The lines running from the one that contains "1. black plastic part [251,543,306,690]" to the end of the records below are what to reproduce, exactly and without pictures.

Items listed in a dataset
◇ ◇ ◇ ◇ ◇
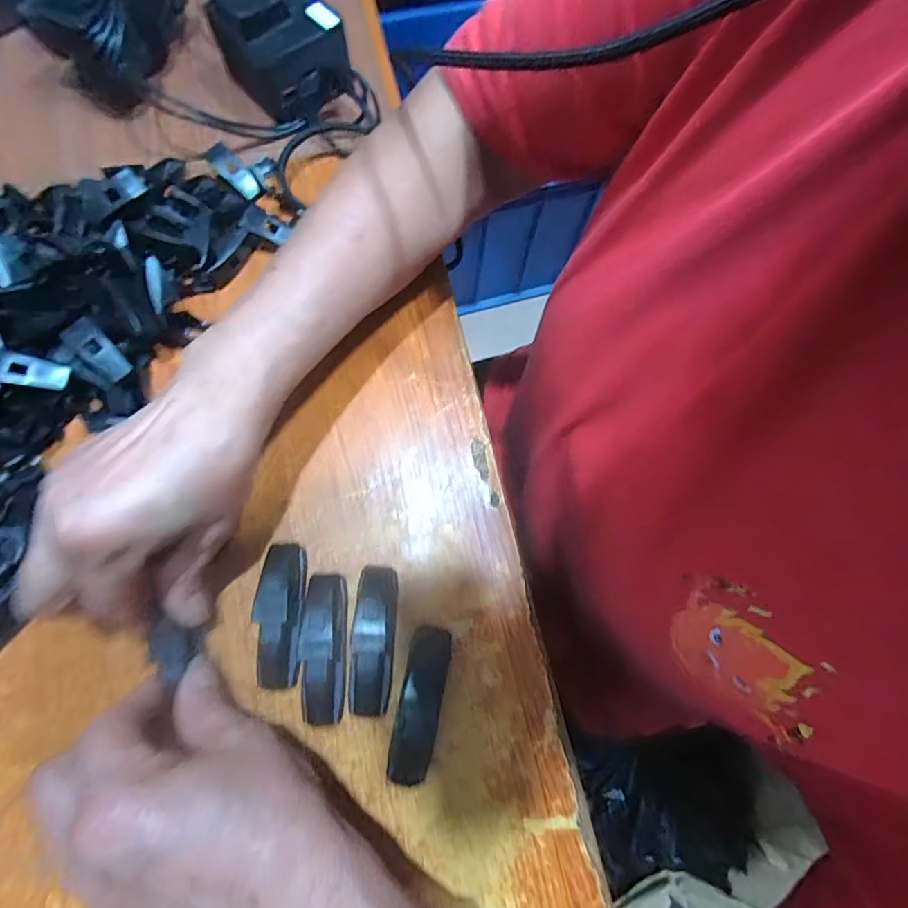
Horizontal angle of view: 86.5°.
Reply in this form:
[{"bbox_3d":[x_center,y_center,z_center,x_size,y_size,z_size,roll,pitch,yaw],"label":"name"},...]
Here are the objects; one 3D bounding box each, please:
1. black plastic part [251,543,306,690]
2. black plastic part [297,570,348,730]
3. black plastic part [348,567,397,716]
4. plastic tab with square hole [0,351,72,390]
[{"bbox_3d":[-0.091,0.084,0.253,0.023,0.025,0.073,3,74,0],"label":"black plastic part"},{"bbox_3d":[-0.067,0.101,0.251,0.022,0.023,0.073,-2,74,-2],"label":"black plastic part"},{"bbox_3d":[-0.042,0.097,0.253,0.020,0.022,0.073,3,74,0],"label":"black plastic part"},{"bbox_3d":[-0.243,-0.047,0.272,0.045,0.004,0.018,10,73,-15],"label":"plastic tab with square hole"}]

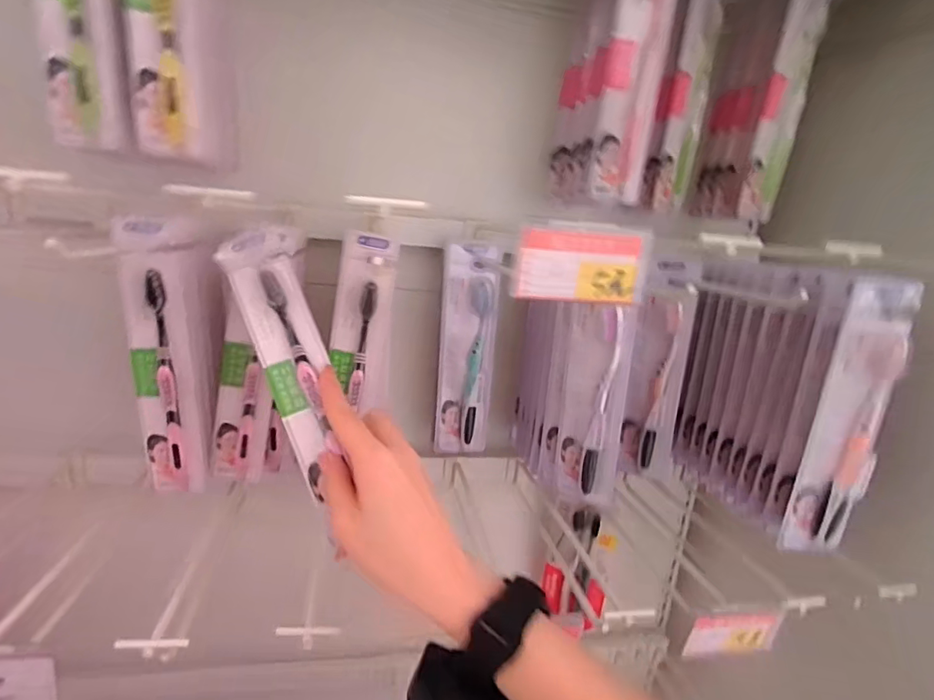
◇ ◇ ◇ ◇ ◇
▶ [Your solution]
1. black plastic part [251,543,306,690]
2. black plastic part [297,570,348,730]
3. black plastic part [348,567,397,716]
4. plastic tab with square hole [0,351,72,390]
[{"bbox_3d":[-0.091,0.084,0.253,0.023,0.025,0.073,3,74,0],"label":"black plastic part"},{"bbox_3d":[-0.067,0.101,0.251,0.022,0.023,0.073,-2,74,-2],"label":"black plastic part"},{"bbox_3d":[-0.042,0.097,0.253,0.020,0.022,0.073,3,74,0],"label":"black plastic part"},{"bbox_3d":[-0.243,-0.047,0.272,0.045,0.004,0.018,10,73,-15],"label":"plastic tab with square hole"}]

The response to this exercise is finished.